First, he points out, in the old days when lumber had to be air
dried because only large or specialty firms could kiln dry, huge
amounts of fiber went to waste as wood warped, split, checked, or
ended up with other defects as a result of poor drying technology.
With modern drying advances, he says, less fiber has to be planed
off of dry wood to produce a usable surface and less material must
be cut from the ends of a piece of lumber to get down to a usable
end. "Fiber is too expensive to waste," he commented recently.
"Mills today, utilizing good drying techniques, are experiencing
significant increases in output as a result."
Dry
lumber is also substantially lighter than green, Lewis points out.
For example, he comments, 8,000 feet of freshly cut red oak will
weigh about 43,500 pounds, but after drying, it will only weigh
28,000 pounds. Since weight determines a truck's fuel use, load
space, and wear and tear on roads, the reductions in weight the
universal ability to dry lumber provides, is a very large environmental
benefit as well as a big economic benefit to the mill.
IT'S
NOT WASTE; IT'S A PRODUCT
No matter how finely tuned a milling operation might
be, there is always residue that cannot be turned into lumber. Sawdust,
slabs, and other leftover material used to be called waste, but
in today's forest products industry, it is called product.
An
example of how "waste," which used to be a costly problem,
can be transformed into a valuable product is Todo Incorporated
of Davidson County, North Carolina.
Davidson
County is the center of a large furniture-making industry, and the
mills that create the lumber used in furniture manufacture and the
furniture companies themselves produce huge amounts of residue.

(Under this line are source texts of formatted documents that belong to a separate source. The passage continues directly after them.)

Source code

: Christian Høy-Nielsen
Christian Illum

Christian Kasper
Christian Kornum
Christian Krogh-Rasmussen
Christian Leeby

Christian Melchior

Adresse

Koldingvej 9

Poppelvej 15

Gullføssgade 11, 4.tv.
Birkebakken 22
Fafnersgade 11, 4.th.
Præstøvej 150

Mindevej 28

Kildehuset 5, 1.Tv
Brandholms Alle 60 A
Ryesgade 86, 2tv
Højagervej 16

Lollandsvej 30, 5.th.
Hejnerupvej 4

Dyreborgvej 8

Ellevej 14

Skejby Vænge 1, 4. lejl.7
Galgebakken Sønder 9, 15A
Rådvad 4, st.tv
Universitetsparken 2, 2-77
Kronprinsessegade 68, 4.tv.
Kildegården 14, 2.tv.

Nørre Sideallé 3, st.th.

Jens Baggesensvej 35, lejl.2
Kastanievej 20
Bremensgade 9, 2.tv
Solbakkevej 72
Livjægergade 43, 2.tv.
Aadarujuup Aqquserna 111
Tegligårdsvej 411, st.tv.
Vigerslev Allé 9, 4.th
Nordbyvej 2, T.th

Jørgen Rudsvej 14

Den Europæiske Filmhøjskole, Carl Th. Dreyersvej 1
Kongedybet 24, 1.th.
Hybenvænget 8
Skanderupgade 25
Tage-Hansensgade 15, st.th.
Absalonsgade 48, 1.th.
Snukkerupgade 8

Todco, owned and managed by Todd Warfford, uses a West Salem Machinery
horizontal-feed wood hog to convert that industrial residue into
a number of products, most notably mulch, which is then sold to
nurseries, landscapers, and other purchasers for use in gardening
and to provide ground cover.
In
previous decades the material Warfford converts to product would
have been hauled to a landfill, at a tremendous economic cost to
the mills; or burned, with all the environmental degradation that
brings. The availability of industrial grinders like Todco's West
Salem Machinery unit allows today's mill owner an alternative that
is beneficial to the mill economically, and to society in terms
of the environment. As Steve Swain, the Davidson County recycling
coordinator was recently quoted as saying about the West Salem Grinder
and Todco, "We're adding a new cell to our landfill that won't
come on line for several months. Without their contribution, we'd
have been full long ago and would be shipping waste elsewhere."
AN
EXAMPLE TO OTHER INDUSTRIES
In past decases the forest products industry took a good
deal of sometimes justified, sometimes unjustified, heat regarding
its impact on the environment. Anyone participating in the industry
today however, should be proud of the advances the industry has
made. There is no question that in the world of the new millennium,
virtually no industry has done more to preserve, protect, and enhance
the environment while, at the same time, building for the economic
future of all the citizens it serves. That message needs to be loudly
proclaimed by everyone in the industry.